- TRY IT -
An exact transcript of the records is what this task asks for.

=== PROVIDED RECORDS ===

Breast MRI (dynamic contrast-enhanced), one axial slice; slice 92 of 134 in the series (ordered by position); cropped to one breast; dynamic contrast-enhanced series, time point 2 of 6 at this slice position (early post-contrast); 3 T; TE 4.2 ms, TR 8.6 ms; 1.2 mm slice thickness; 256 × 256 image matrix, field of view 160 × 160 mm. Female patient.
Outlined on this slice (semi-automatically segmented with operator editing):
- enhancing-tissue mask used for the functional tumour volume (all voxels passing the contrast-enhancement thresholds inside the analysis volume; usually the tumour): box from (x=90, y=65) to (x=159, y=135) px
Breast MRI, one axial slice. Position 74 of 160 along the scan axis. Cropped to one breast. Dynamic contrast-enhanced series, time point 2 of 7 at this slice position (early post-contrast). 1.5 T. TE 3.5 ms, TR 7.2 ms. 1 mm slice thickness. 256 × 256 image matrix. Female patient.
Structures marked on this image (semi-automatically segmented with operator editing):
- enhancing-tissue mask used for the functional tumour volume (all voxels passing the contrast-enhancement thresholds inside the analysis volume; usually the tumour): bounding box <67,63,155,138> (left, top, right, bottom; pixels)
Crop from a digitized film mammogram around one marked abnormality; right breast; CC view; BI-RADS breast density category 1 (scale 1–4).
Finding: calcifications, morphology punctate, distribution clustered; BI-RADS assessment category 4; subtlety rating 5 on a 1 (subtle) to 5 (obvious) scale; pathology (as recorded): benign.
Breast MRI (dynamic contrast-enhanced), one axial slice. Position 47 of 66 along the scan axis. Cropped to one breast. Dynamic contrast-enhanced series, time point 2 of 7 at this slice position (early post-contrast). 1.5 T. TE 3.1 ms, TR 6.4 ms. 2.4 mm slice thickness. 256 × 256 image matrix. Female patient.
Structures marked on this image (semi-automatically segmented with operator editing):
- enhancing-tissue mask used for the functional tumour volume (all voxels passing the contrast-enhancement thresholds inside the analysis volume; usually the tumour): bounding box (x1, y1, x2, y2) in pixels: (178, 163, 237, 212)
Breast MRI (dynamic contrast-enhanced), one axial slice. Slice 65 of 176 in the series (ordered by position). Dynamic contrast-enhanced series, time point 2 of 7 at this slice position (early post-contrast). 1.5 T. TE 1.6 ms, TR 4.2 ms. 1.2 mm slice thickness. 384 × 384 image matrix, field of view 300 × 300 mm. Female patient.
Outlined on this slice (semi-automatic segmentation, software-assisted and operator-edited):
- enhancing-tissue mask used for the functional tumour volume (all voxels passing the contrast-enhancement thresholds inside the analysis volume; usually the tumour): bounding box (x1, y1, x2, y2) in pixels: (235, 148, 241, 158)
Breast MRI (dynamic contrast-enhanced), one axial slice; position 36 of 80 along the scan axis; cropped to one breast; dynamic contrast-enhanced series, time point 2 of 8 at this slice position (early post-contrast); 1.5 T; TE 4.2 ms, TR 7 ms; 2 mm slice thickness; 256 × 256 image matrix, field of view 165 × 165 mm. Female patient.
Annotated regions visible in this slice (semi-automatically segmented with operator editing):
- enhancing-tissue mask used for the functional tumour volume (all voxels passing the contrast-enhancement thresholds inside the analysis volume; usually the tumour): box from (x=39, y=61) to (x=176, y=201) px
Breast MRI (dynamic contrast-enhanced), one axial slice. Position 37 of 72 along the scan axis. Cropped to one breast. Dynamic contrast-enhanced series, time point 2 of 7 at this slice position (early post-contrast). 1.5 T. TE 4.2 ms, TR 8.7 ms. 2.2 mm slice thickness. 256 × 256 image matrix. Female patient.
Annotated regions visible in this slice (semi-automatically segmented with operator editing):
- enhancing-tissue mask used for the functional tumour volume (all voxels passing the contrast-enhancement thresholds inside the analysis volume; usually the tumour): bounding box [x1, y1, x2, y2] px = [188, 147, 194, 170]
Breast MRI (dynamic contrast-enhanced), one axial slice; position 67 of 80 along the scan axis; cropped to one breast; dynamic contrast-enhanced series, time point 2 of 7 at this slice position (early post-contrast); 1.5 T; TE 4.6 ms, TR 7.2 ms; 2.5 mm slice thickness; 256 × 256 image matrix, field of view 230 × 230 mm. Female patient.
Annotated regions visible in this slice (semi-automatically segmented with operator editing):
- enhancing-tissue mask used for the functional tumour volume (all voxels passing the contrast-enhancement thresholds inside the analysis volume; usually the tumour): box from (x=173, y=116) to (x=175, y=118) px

===

- RESULT OF THE TASK -
Breast MRI (dynamic contrast-enhanced), one axial slice; slice 92 of 134 in the series (ordered by position); cropped to one breast; dynamic contrast-enhanced series, time point 2 of 6 at this slice position (early post-contrast); 3 T; TE 4.2 ms, TR 8.6 ms; 1.2 mm slice thickness; 256 × 256 image matrix, field of view 160 × 160 mm. Female patient.
Outlined on this slice (semi-automatically segmented with operator editing):
- enhancing-tissue mask used for the functional tumour volume (all voxels passing the contrast-enhancement thresholds inside the analysis volume; usually the tumour): box from (x=90, y=65) to (x=159, y=135) px
Breast MRI, one axial slice. Position 74 of 160 along the scan axis. Cropped to one breast. Dynamic contrast-enhanced series, time point 2 of 7 at this slice position (early post-contrast). 1.5 T. TE 3.5 ms, TR 7.2 ms. 1 mm slice thickness. 256 × 256 image matrix. Female patient.
Structures marked on this image (semi-automatically segmented with operator editing):
- enhancing-tissue mask used for the functional tumour volume (all voxels passing the contrast-enhancement thresholds inside the analysis volume; usually the tumour): bounding box <67,63,155,138> (left, top, right, bottom; pixels)
Crop from a digitized film mammogram around one marked abnormality; right breast; CC view; BI-RADS breast density category 1 (scale 1–4).
Finding: calcifications, morphology punctate, distribution clustered; BI-RADS assessment category 4; subtlety rating 5 on a 1 (subtle) to 5 (obvious) scale; pathology (as recorded): benign.
Breast MRI (dynamic contrast-enhanced), one axial slice. Position 47 of 66 along the scan axis. Cropped to one breast. Dynamic contrast-enhanced series, time point 2 of 7 at this slice position (early post-contrast). 1.5 T. TE 3.1 ms, TR 6.4 ms. 2.4 mm slice thickness. 256 × 256 image matrix. Female patient.
Structures marked on this image (semi-automatically segmented with operator editing):
- enhancing-tissue mask used for the functional tumour volume (all voxels passing the contrast-enhancement thresholds inside the analysis volume; usually the tumour): bounding box (x1, y1, x2, y2) in pixels: (178, 163, 237, 212)
Breast MRI (dynamic contrast-enhanced), one axial slice. Slice 65 of 176 in the series (ordered by position). Dynamic contrast-enhanced series, time point 2 of 7 at this slice position (early post-contrast). 1.5 T. TE 1.6 ms, TR 4.2 ms. 1.2 mm slice thickness. 384 × 384 image matrix, field of view 300 × 300 mm. Female patient.
Outlined on this slice (semi-automatic segmentation, software-assisted and operator-edited):
- enhancing-tissue mask used for the functional tumour volume (all voxels passing the contrast-enhancement thresholds inside the analysis volume; usually the tumour): bounding box (x1, y1, x2, y2) in pixels: (235, 148, 241, 158)
Breast MRI (dynamic contrast-enhanced), one axial slice; position 36 of 80 along the scan axis; cropped to one breast; dynamic contrast-enhanced series, time point 2 of 8 at this slice position (early post-contrast); 1.5 T; TE 4.2 ms, TR 7 ms; 2 mm slice thickness; 256 × 256 image matrix, field of view 165 × 165 mm. Female patient.
Annotated regions visible in this slice (semi-automatically segmented with operator editing):
- enhancing-tissue mask used for the functional tumour volume (all voxels passing the contrast-enhancement thresholds inside the analysis volume; usually the tumour): box from (x=39, y=61) to (x=176, y=201) px
Breast MRI (dynamic contrast-enhanced), one axial slice. Position 37 of 72 along the scan axis. Cropped to one breast. Dynamic contrast-enhanced series, time point 2 of 7 at this slice position (early post-contrast). 1.5 T. TE 4.2 ms, TR 8.7 ms. 2.2 mm slice thickness. 256 × 256 image matrix. Female patient.
Annotated regions visible in this slice (semi-automatically segmented with operator editing):
- enhancing-tissue mask used for the functional tumour volume (all voxels passing the contrast-enhancement thresholds inside the analysis volume; usually the tumour): bounding box [x1, y1, x2, y2] px = [188, 147, 194, 170]
Breast MRI (dynamic contrast-enhanced), one axial slice; position 67 of 80 along the scan axis; cropped to one breast; dynamic contrast-enhanced series, time point 2 of 7 at this slice position (early post-contrast); 1.5 T; TE 4.6 ms, TR 7.2 ms; 2.5 mm slice thickness; 256 × 256 image matrix, field of view 230 × 230 mm. Female patient.
Annotated regions visible in this slice (semi-automatically segmented with operator editing):
- enhancing-tissue mask used for the functional tumour volume (all voxels passing the contrast-enhancement thresholds inside the analysis volume; usually the tumour): box from (x=173, y=116) to (x=175, y=118) px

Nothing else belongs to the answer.